Empoderamento feminino no luto
O coletivo não apenas atende à dor das participantes, mas também se propõe a ser um espaço de empoderamento. Ao compartilhar suas histórias de perda, as mulheres começam um processo de ressignificação e reconquista do poder sobre suas vidas. Através dos encontros, elas buscam não só aliviar suas dores emocionais, mas também identificar novas formas de viver e reconstruir seus projetos pessoais.
Essa abordagem empoderadora é fundamental, pois ajuda as mulheres a se verem não apenas como vítimas de suas experiências, mas como protagonistas de suas histórias. Assim, elas vão além do luto e começam a criar um futuro que ressoe com sua força e dignidade.
Iniciativas que mudam vidas
Iniciativas como o Flor de Cacto mostram como o cuidado em saúde mental pode transformar vidas. Elas oferecem uma alternativa ao sistema tradicional, permitindo que mulheres em situações adversas encontrem apoio nas próprias comunidades. Além disso, promovem a ideia de que a saúde mental é um direito, que deve ser acessível a todos, independentemente de sua circunstância social.
O impacto positivo das atividades do coletivo se reflete não só na saúde mental das participantes, mas também nas dinâmicas familiares e comunitárias, já que a cura individual pode resultar em fortalecimento coletivo. Dessa forma, a proposta do Flor de Cacto é uma travessia para a recuperação e o empoderamento contínuo.
Como se envolver com o coletivo?
Aqueles que desejam se envolver com o Flor de Cacto podem fazê-lo de diversas maneiras. Uma opção é participar como voluntário, oferecendo seu tempo ou habilidades, seja em apoio emocional, organizacional ou em atividades comunitárias. Além disso, é possível contribuir com doações de materiais, alimentos ou qualquer outro recurso que possa ajudar o coletivo a continuar seu trabalho de apoio.
Ademais, é fundamental que a comunidade reconheça a importância do cuidado em saúde mental e participe ativamente na promoção de iniciativas como esta. Compartilhar informações sobre o coletivo nas redes sociais ou em outros espaços também é uma maneira eficaz de amplificar a voz do grupo e incentivar mais mulheres a se juntarem.

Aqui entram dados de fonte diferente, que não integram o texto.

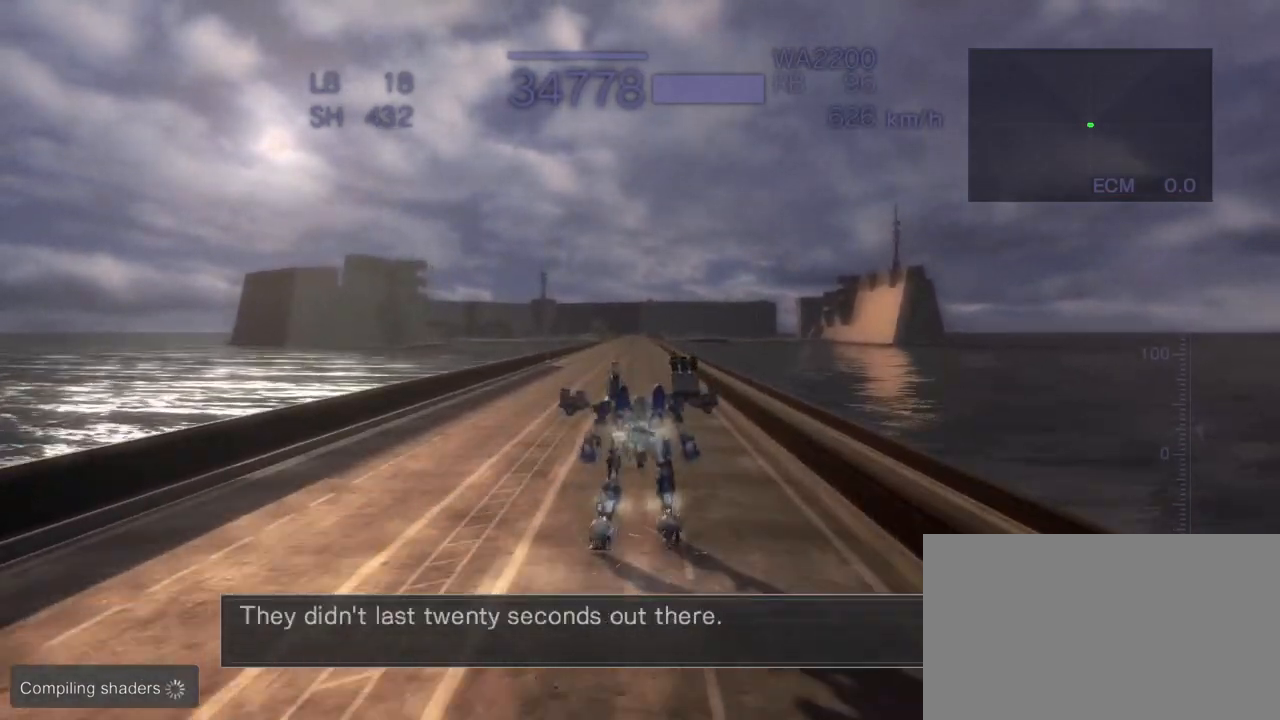
{"buttons": ["CROSS", "SQUARE"], "left_stick": "up", "events": [[33, "CROSS", "down"], [133, "CROSS", "up"], [233, "CROSS", "down"], [433, "SQUARE", "down"]]}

Cuidado e saúde mental na periferia
A questão do cuidado e da saúde mental nas periferias é um tema urgente que requer atenção e ação. Coletivos como Flor de Cacto estão na linha de frente dessa luta, oferecendo apoio e uma voz para aquelas que muitas vezes são silenciadas. Através da escuta, do compartilhamento de experiências e do empoderamento, iniciativas assim têm o potencial não apenas de transformar vidas, mas de construir comunidades mais resilientes e solidárias.
O desafio é grande, mas é nos pequenos grupos, como o Flor de Cacto, que mudanças significativas podem começar. O suporte mútuo, a escuta ativa e a empatia se tornam ferramentas poderosas na construção de um futuro mais promissor para todas as mulheres que atravessam o luto e a dor nas periferias.